Avec des mains expertes, il dénoua avec précaution le bandage. Son visage était inexpressif. Carmen se sentit tout de suite plus inquiète.
- Alors ? Fit-elle d'une voix hésitante.
- Tu as un trou dans la tête.
- Pardon ? Balbutia-t-elle, paniquée.
- Non, je plaisante. Ta plaie s'est effectivement rouverte, contrairement à ce que tu as voulu me faire croire. Mais elle ne s'est pas infectée, ce qui est pas mal.

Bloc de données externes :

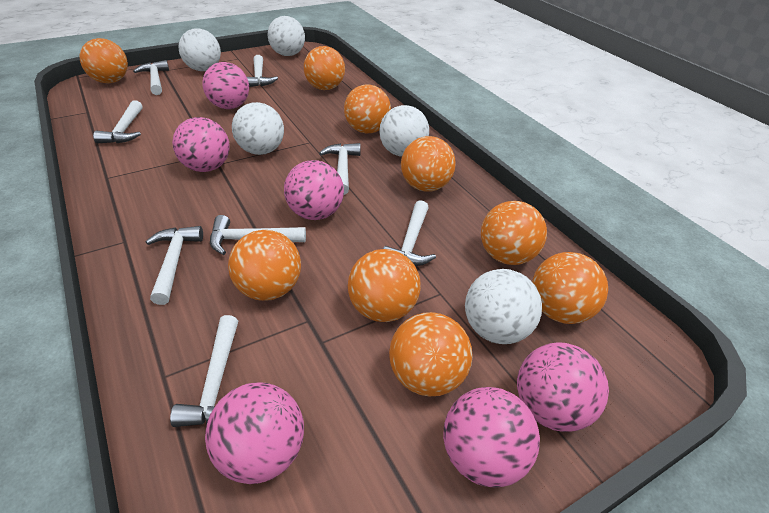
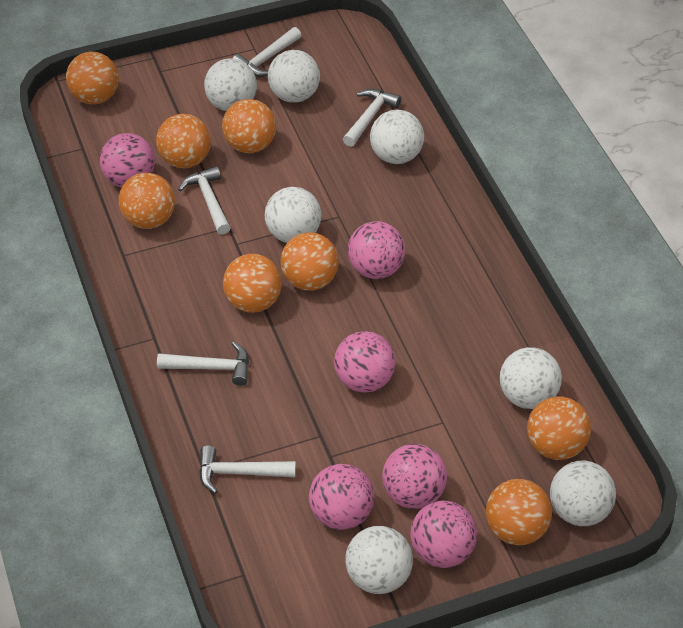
orange ball: 9 -> 8
white ball: 5 -> 7
white hammer: 8 -> 5

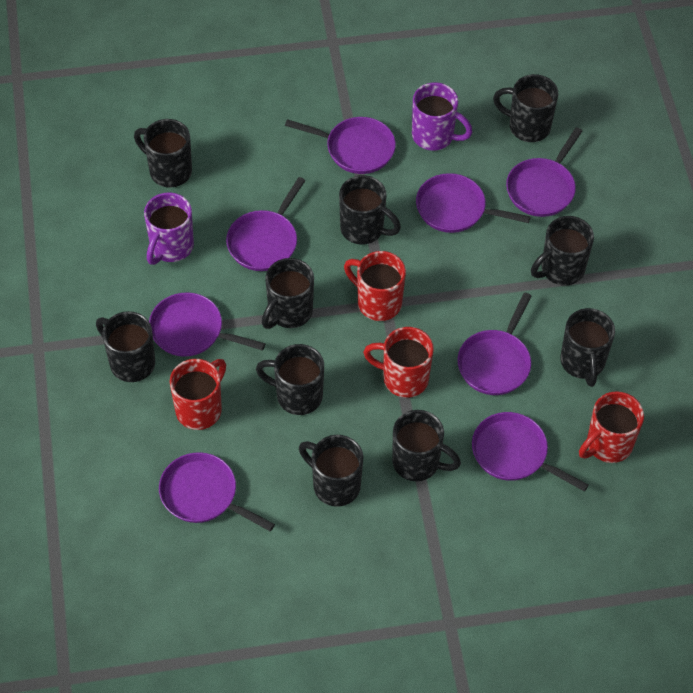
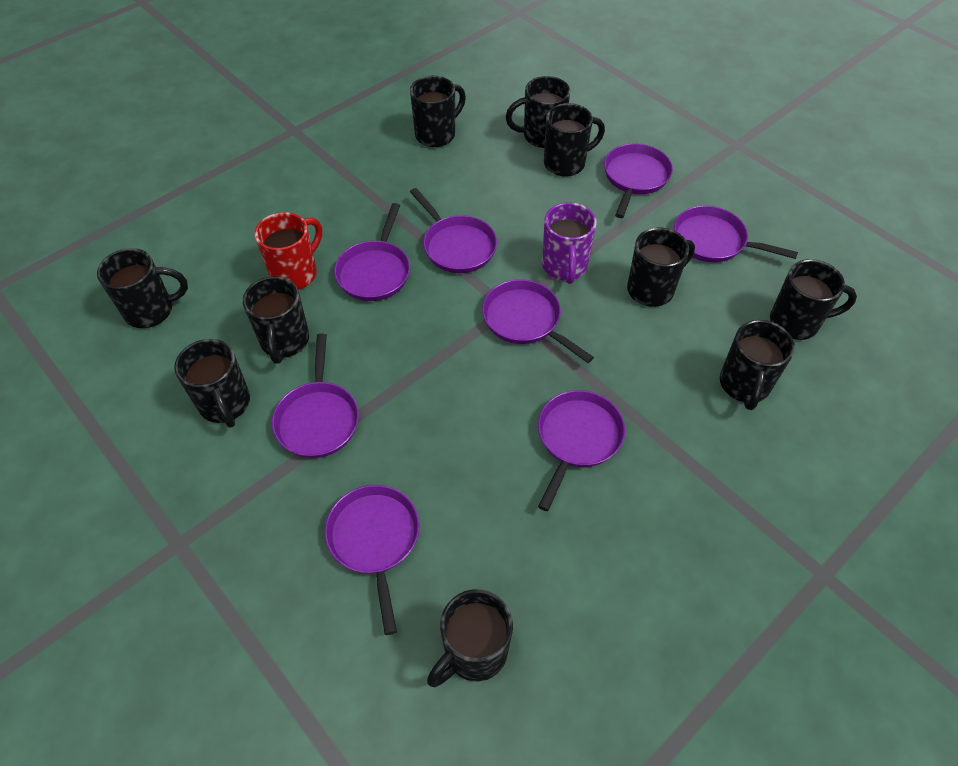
purple mug: 2 -> 1
red mug: 4 -> 1

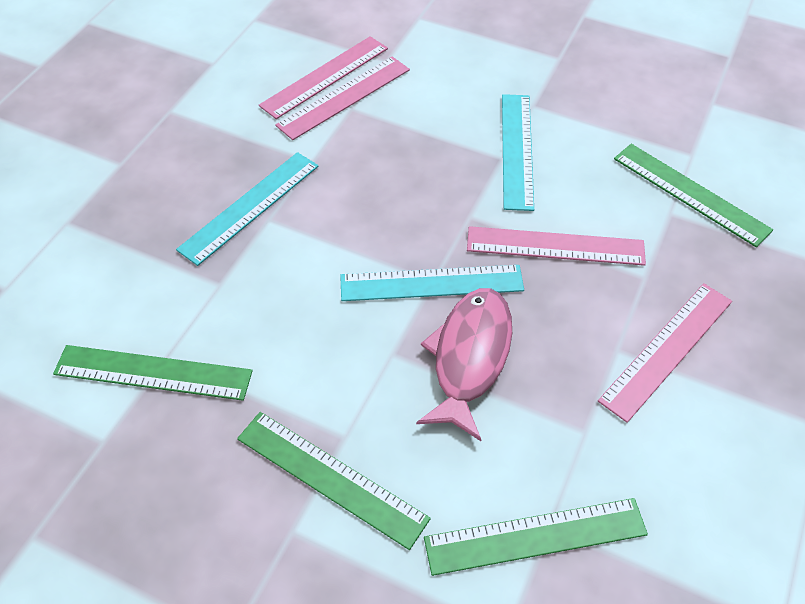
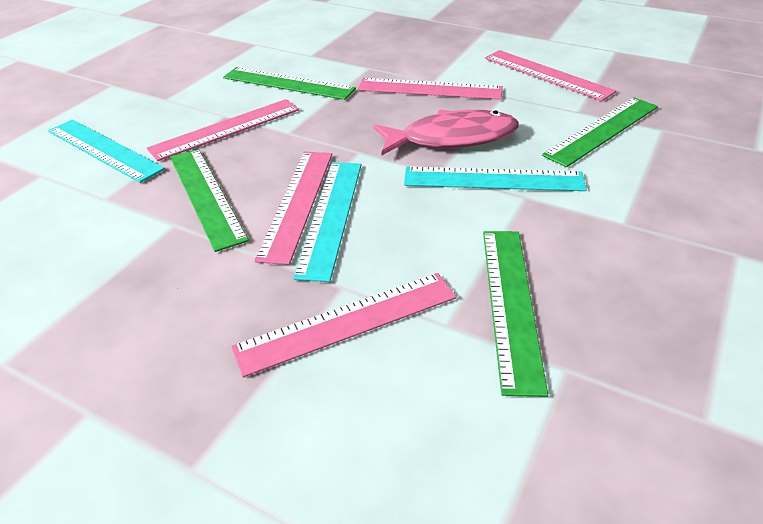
pink ruler: 4 -> 5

- C'est malin ! Grogna-t-elle. Elle est comment ?
- Tu veux que je te la décrive ?
- Au cas où t'as pas remarqué, il n'y a pas de miroir dans cette pièce qui me permette de voir dans quel état je suis.
- Tu as une sale tête.
- Tu m'étonne, je ne me suis pas lavée depuis au moins une semaine !
C'était assez frustrant d'avoir la visite d'un aussi bel homme et d'être dans un état aussi lamentable ! Elle devait être pâle comme la mort, sale, ses cheveux étaient gras et emmêlés.
Qu'est-ce qu'elle n'aurait pas donné pour une douche !
Beniamino poursuivit sa consultation d'un ton plus sérieux :
- Elle n'est pas très grande mais assez profonde. Je vais quand même la désinfecter et te donner des médicaments.
- Des médicaments ? Pourquoi ?
- Pour éviter les vertiges et que tu te refasses un trou dans la tête en tombant.
Il sortit de son sac un flacon de désinfectant et un bandage propre. Il nettoya doucement la blessure de Carmen. Le liquide lui piquait la peau, la faisant grimacer. Puis, il lui refit le bandage et lui tendit un comprimé avec une bouteille d'eau. Carmen prit le médicament sans protester.
Une fois qu'elle l'eu avalé, Beniamino poursuivit :
- Maintenant, je vais ausculter tes côtes.